Für die viele Fans schien der Mainstream-Comic durch den Comic Code zum zahnlosen Tiger gemacht worden zu sein. Die Ära der Abenteuer und Gefahren schien vorüber. Doch schon in den 1960ern geschah eine neuerliche Wende. Der Comic-Verlag Marvel führte eine neue Generation von Superhelden ein. The Amazing Spiderman, The Incredible Hulk und The Fantastic Four, The X-Men waren wie Superman mit abnormalen Kräften ausgestattet, wiesen jedoch deutlich menschlichere Züge auf: Sie hatten Probleme, Sorgen - und Schwächen.
Die Marvel-Helden wurden ein schnell nachgeahmter Erfolg. Auch sie traten bald eine Reise durch die Medien an und sind bis heute beliebte Filmvorlage für Kino-Produktionen.

In den 1970er-Jahren begann sich die Comic-Kultur zu verändern und zu erweitern. Aus den Underground-Comics entwickelten sich Independent-Comics. Zeichner, die nicht mehr unter den harten Bedingungen und inhaltlichen Schemata der Mainstream-Verlage arbeiten wollten, erforschten das Medium auf neuen Wegen und erhoben den Comic zu einer neuartigen Kunstform. Manche blieben dem Underground verhaftet, andere etablierten sich selbst zu Marken und Namen. Wieder andere begründeten einen alternativen Mainstream. Gleichzeitig etablierten sich die Mainstream-Superhelden als Verkaufserfolge. Auch neue Varianten von Superhelden, jetzt in Fantasy-Welten entstanden, etwa Conan The Barbarian (Marvel).

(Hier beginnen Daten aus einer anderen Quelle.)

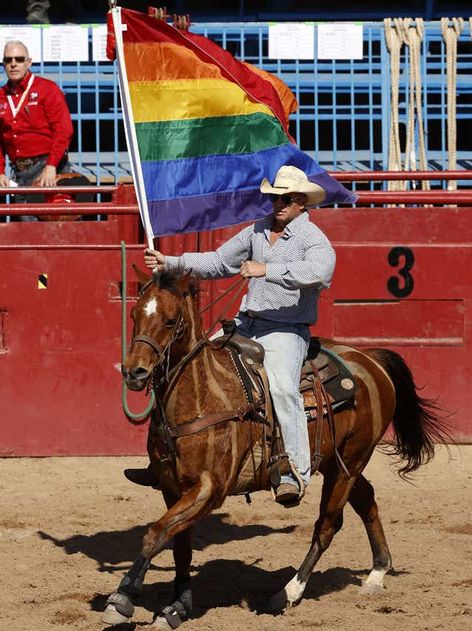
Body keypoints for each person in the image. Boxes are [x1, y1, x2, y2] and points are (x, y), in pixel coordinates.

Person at [126, 165, 336, 506]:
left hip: (285, 329)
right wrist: (171, 263)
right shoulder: (257, 231)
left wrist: (267, 269)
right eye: (274, 197)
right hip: (245, 324)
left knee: (283, 388)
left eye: (286, 198)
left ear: (301, 202)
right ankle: (162, 459)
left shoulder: (313, 239)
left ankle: (293, 471)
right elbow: (218, 261)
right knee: (184, 367)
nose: (278, 203)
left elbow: (319, 272)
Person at [0, 40, 74, 220]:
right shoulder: (1, 95)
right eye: (8, 60)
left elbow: (63, 129)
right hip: (19, 171)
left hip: (46, 166)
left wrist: (51, 165)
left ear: (29, 62)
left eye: (19, 59)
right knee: (28, 230)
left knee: (54, 227)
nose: (13, 64)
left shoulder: (47, 89)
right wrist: (0, 171)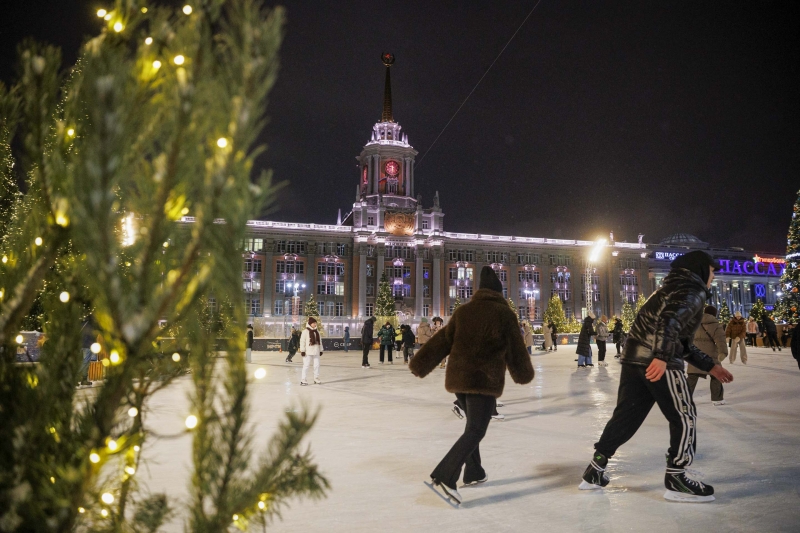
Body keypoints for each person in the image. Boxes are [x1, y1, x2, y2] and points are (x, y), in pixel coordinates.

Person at [579, 251, 734, 503]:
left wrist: (710, 366)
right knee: (684, 415)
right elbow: (669, 322)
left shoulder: (667, 290)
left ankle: (595, 468)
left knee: (626, 416)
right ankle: (677, 477)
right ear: (700, 269)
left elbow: (682, 341)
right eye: (712, 270)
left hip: (634, 359)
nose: (714, 276)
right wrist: (661, 357)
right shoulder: (692, 290)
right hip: (659, 362)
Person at [410, 266, 533, 505]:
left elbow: (443, 340)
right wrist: (523, 374)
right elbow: (516, 349)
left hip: (459, 379)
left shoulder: (464, 312)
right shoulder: (504, 314)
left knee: (472, 426)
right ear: (498, 292)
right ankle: (446, 475)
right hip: (483, 380)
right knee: (477, 429)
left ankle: (474, 471)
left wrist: (420, 364)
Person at [687, 305, 728, 406]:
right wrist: (723, 352)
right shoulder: (716, 325)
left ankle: (684, 398)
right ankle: (717, 399)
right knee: (716, 376)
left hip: (695, 354)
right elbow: (721, 341)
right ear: (714, 314)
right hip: (710, 355)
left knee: (692, 376)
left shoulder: (695, 323)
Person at [299, 317, 323, 386]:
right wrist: (302, 350)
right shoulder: (305, 332)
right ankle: (303, 379)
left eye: (315, 323)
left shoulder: (317, 332)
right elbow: (302, 341)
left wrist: (321, 350)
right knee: (306, 365)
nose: (315, 324)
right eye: (313, 323)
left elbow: (320, 342)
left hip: (316, 351)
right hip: (308, 352)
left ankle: (316, 378)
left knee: (317, 365)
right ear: (310, 324)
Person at [78, 317, 96, 387]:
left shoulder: (81, 324)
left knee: (84, 362)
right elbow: (91, 336)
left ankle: (84, 379)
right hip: (87, 345)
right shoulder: (89, 325)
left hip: (81, 345)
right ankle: (78, 378)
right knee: (85, 363)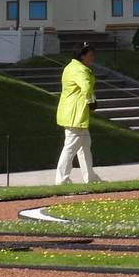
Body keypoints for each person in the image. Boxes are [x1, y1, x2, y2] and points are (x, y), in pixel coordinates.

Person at [54, 43, 101, 185]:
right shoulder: (80, 70)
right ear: (82, 56)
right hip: (75, 113)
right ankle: (61, 179)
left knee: (84, 145)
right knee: (71, 147)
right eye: (90, 55)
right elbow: (86, 88)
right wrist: (92, 102)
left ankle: (90, 177)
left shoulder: (71, 67)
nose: (92, 58)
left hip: (71, 111)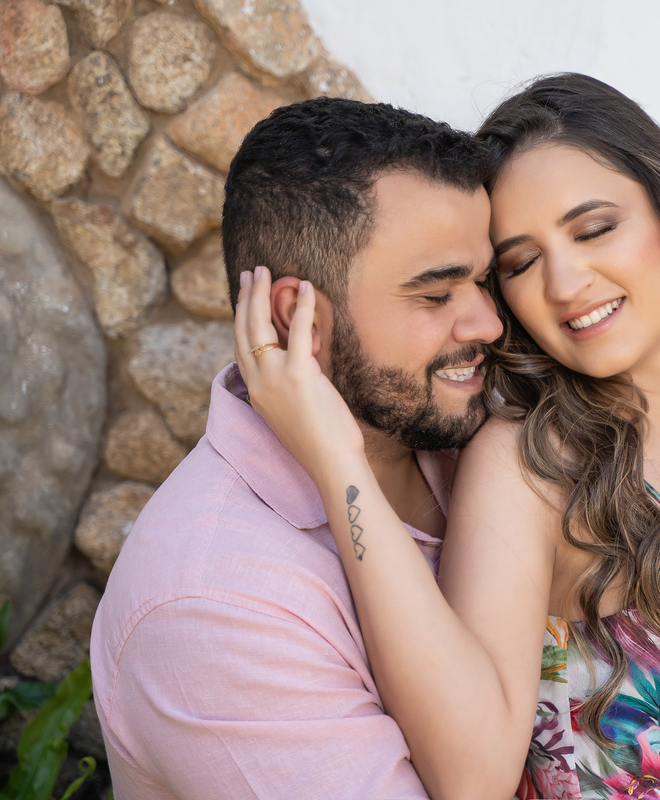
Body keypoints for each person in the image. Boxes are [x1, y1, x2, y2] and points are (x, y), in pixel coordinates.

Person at [235, 74, 660, 800]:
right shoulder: (536, 464)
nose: (564, 282)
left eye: (594, 228)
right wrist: (335, 458)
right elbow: (471, 780)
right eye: (521, 263)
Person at [89, 98, 503, 799]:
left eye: (485, 280)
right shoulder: (212, 605)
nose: (488, 323)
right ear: (295, 317)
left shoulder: (459, 433)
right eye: (436, 296)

In den 1980ern hatte der Comic in seiner Vielfalt und Gestalt seinen Höhepunkt erreicht. Es gab Comics für alle Bevölkerungsgruppen und Vorlieben, die amerikanischen Zeichner holten Anregungen von den Comic-Kulturen anderer Länder, oft aus dem asiatischen Raum, wo die Mangas die absoluten Favoriten sind und es schien kein Thema zu geben, das nicht in irgend einem (Mainstream-, Underground- oder Independent-) Comic behandelt wurde.

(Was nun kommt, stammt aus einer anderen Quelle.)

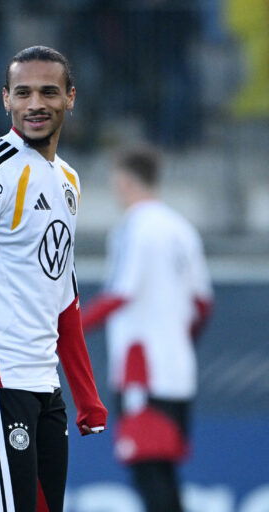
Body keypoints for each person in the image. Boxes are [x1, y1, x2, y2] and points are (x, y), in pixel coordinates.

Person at [0, 46, 108, 512]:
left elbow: (64, 296)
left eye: (49, 92)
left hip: (43, 383)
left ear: (70, 98)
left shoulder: (67, 179)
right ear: (5, 99)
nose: (36, 104)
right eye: (24, 92)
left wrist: (85, 393)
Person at [81, 147, 213, 512]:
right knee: (163, 471)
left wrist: (67, 331)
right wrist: (179, 344)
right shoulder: (181, 228)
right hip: (177, 371)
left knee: (148, 471)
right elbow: (202, 304)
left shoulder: (135, 228)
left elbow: (120, 293)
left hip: (144, 369)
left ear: (123, 181)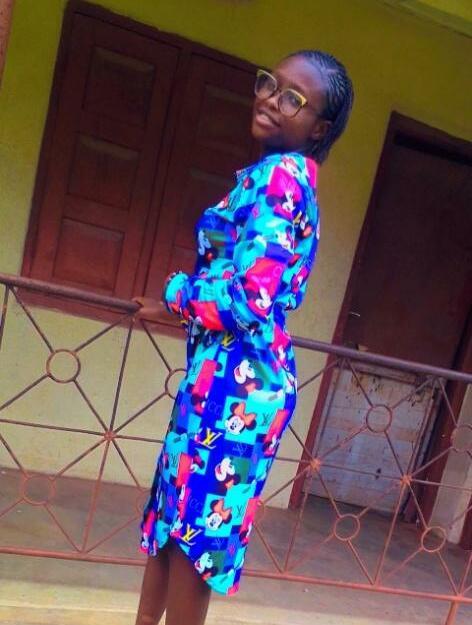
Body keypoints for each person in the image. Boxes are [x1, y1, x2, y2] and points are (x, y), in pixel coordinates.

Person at [133, 49, 354, 625]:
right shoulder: (265, 177)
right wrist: (181, 306)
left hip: (240, 388)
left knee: (194, 543)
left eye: (293, 99)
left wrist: (178, 294)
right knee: (172, 521)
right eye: (269, 85)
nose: (271, 100)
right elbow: (235, 278)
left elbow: (248, 300)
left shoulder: (282, 180)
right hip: (219, 378)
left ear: (319, 128)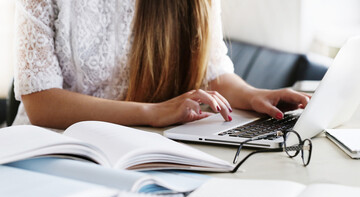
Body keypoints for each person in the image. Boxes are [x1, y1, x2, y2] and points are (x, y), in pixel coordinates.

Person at [13, 0, 309, 129]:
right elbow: (41, 104)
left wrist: (251, 95)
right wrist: (151, 113)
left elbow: (210, 71)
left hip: (142, 150)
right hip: (50, 147)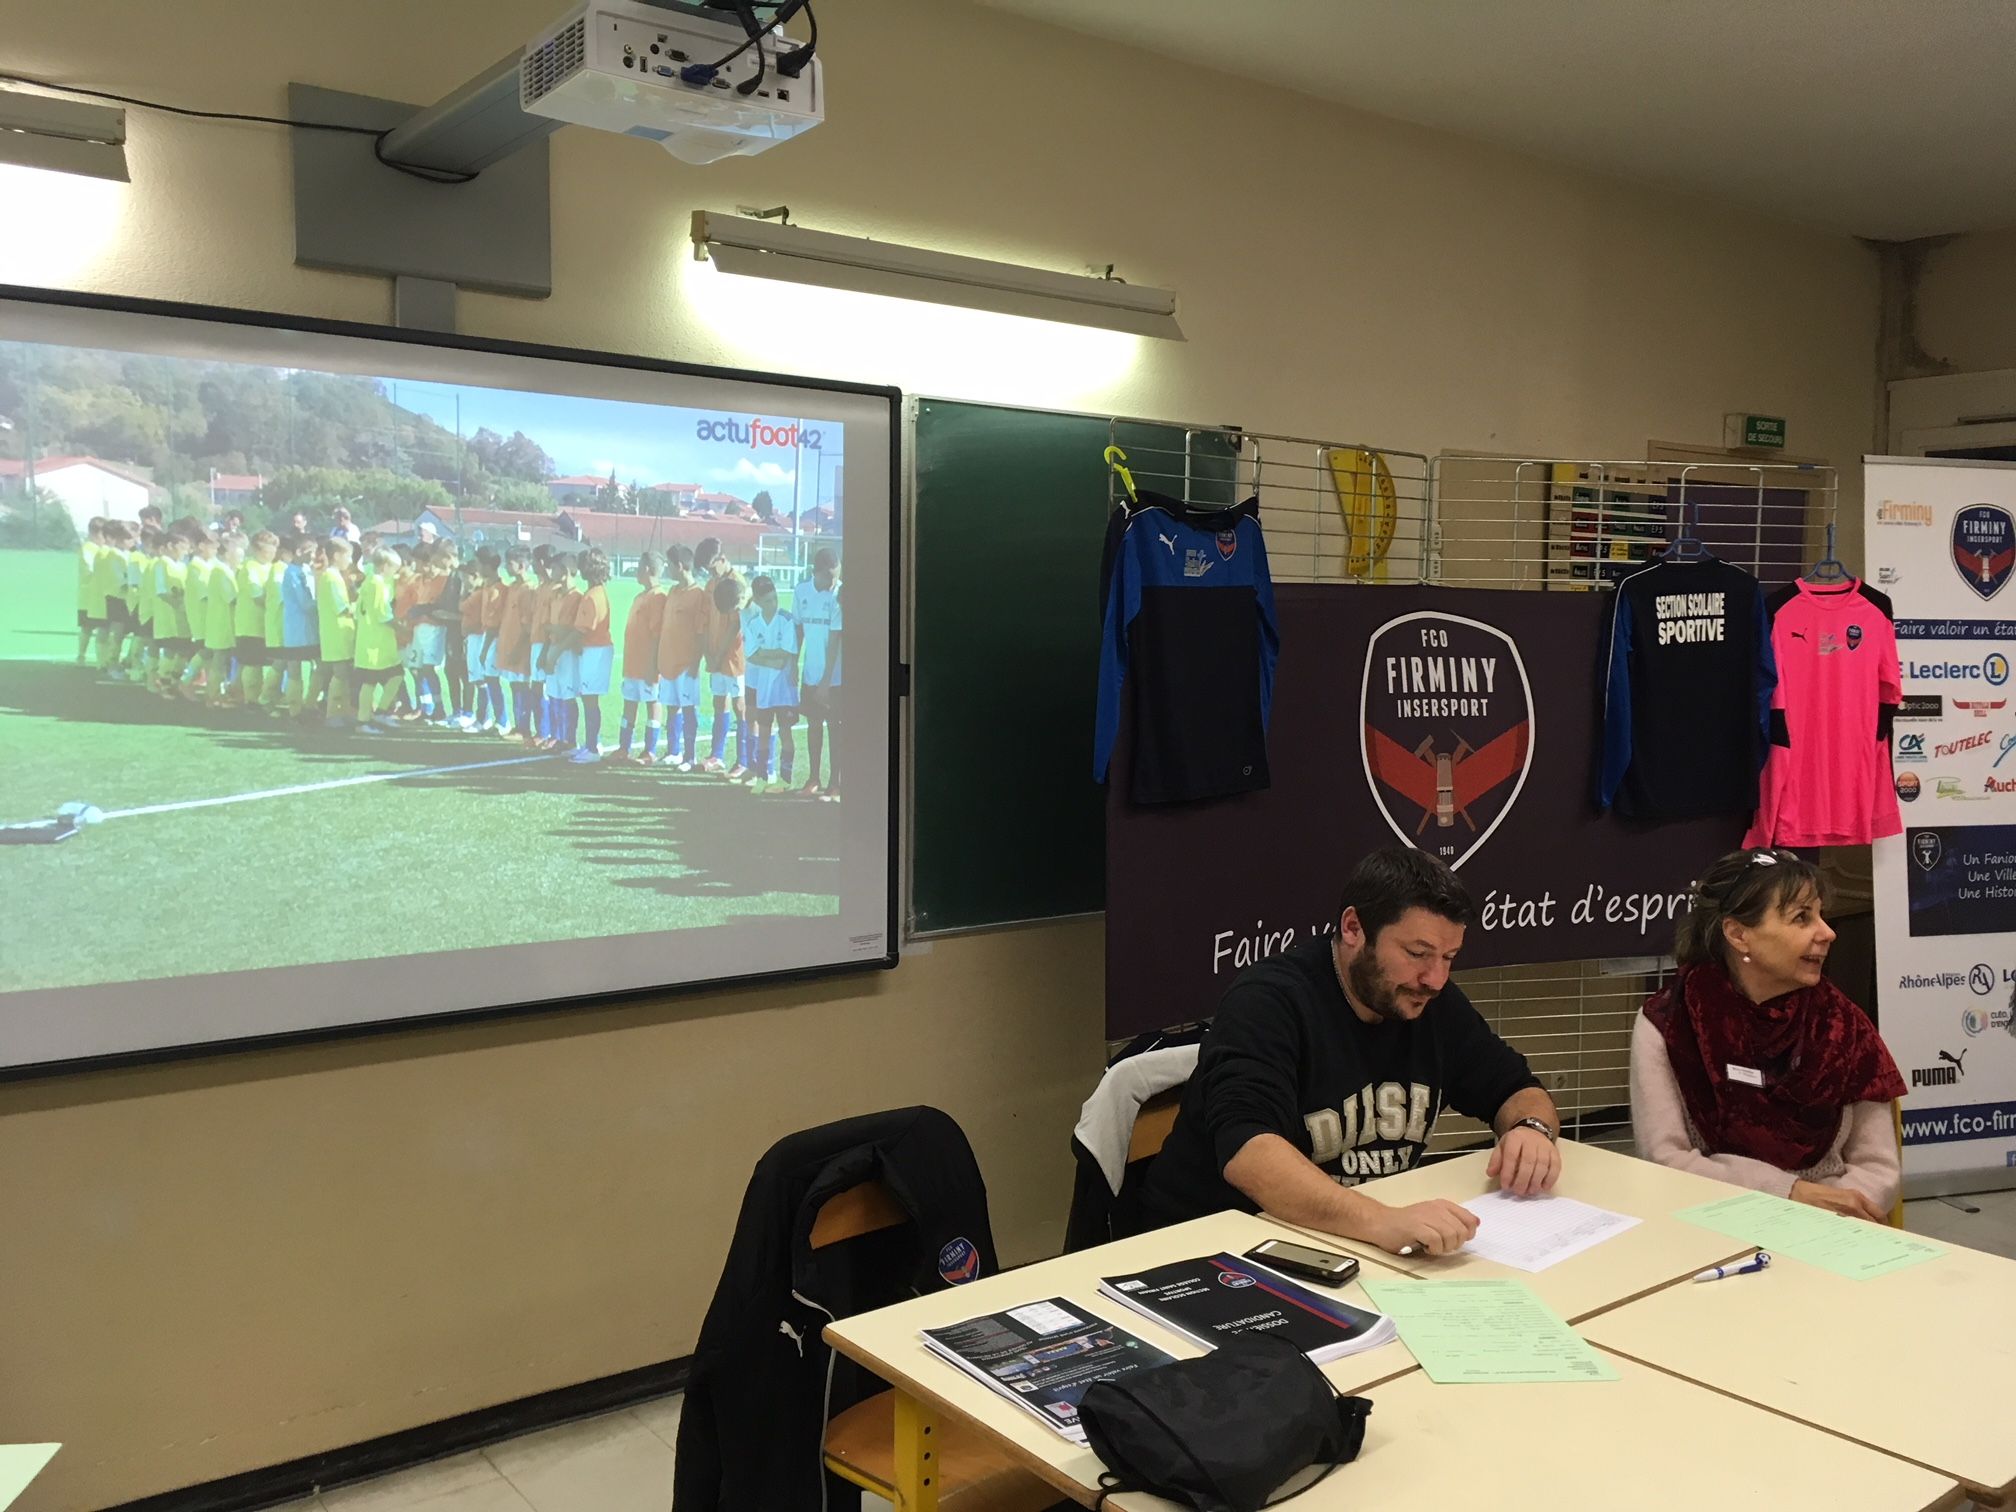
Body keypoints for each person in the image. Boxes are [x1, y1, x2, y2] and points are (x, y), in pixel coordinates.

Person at [1139, 846, 1563, 1255]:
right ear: (1353, 929)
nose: (1434, 978)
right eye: (1417, 953)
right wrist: (1381, 1221)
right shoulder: (1268, 1002)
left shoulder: (1431, 1003)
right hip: (1216, 1245)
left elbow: (1516, 1088)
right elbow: (1249, 1153)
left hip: (1344, 1242)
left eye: (1449, 957)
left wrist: (1531, 1130)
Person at [1632, 848, 1904, 1219]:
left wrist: (1823, 1213)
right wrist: (1787, 1195)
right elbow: (1665, 1162)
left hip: (1833, 1227)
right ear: (1738, 934)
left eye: (1821, 915)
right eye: (1801, 917)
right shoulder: (1669, 1023)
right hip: (1711, 1221)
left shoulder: (1844, 1024)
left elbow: (1878, 1168)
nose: (1827, 932)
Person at [741, 574, 800, 795]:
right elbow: (752, 656)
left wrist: (766, 655)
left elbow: (785, 653)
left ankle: (785, 780)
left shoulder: (785, 620)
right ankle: (762, 777)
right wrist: (770, 657)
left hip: (784, 689)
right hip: (764, 689)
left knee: (785, 732)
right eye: (767, 601)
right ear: (756, 600)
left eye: (775, 599)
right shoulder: (753, 623)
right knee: (763, 732)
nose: (773, 604)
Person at [792, 548, 841, 797]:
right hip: (810, 674)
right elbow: (798, 632)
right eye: (829, 577)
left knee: (835, 726)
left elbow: (834, 642)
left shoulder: (840, 594)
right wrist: (794, 667)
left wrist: (826, 682)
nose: (833, 582)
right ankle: (813, 779)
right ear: (816, 572)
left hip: (835, 678)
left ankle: (835, 783)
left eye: (836, 576)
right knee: (813, 725)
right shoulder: (801, 592)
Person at [655, 545, 708, 771]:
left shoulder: (698, 595)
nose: (667, 569)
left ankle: (690, 756)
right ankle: (673, 751)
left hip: (687, 663)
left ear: (679, 566)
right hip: (668, 661)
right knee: (671, 706)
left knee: (688, 709)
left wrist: (695, 663)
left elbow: (701, 632)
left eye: (669, 564)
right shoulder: (673, 592)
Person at [617, 551, 667, 764]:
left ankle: (650, 751)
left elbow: (657, 635)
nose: (636, 570)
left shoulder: (658, 597)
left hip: (647, 665)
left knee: (652, 704)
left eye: (638, 566)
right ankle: (623, 748)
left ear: (647, 568)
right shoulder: (641, 596)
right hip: (632, 664)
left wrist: (653, 665)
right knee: (629, 704)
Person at [567, 548, 615, 763]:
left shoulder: (592, 596)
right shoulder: (597, 592)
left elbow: (582, 629)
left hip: (595, 650)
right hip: (594, 649)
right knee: (588, 698)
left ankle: (593, 747)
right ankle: (592, 743)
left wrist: (558, 649)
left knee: (589, 699)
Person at [353, 546, 404, 730]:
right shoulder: (376, 584)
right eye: (394, 568)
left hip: (377, 640)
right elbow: (383, 615)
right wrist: (400, 626)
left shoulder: (370, 582)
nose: (395, 572)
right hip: (375, 641)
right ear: (384, 566)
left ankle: (380, 712)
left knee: (396, 674)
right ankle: (363, 721)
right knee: (370, 681)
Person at [702, 572, 748, 777]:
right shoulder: (714, 585)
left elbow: (735, 625)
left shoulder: (735, 586)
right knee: (719, 702)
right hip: (715, 656)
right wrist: (710, 654)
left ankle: (743, 760)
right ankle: (717, 755)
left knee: (741, 707)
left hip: (734, 659)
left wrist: (719, 654)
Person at [313, 538, 357, 728]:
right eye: (348, 556)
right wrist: (361, 606)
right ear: (337, 556)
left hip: (336, 632)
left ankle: (343, 711)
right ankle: (333, 714)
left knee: (343, 673)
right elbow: (342, 608)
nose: (350, 560)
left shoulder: (332, 575)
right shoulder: (332, 577)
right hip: (337, 633)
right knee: (340, 674)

Gerade diese Vielfalt aber machte besonders dem Mainstream-Comic zu schaffen. Ähnlich wie andere moderne Kulturformen, etwa die Popmusik, litt und leidet der Mainstream-Comic, obwohl wirtschaftlich gesichert, an einer Selbstlähmung, scheinen ihm die Ideen ausgegangen zu sein. Als Chance könnten sich möglicherweise die Neuen Medien erweisen. Waren sich Film und Comic schon länger nahe, so gesellen sich in jüngster Zeit Computer- und Videospiele als neue Austauschfelder dazu.

Stand: 2010
Dieser Text befindet sich in redaktioneller Bearbeitung.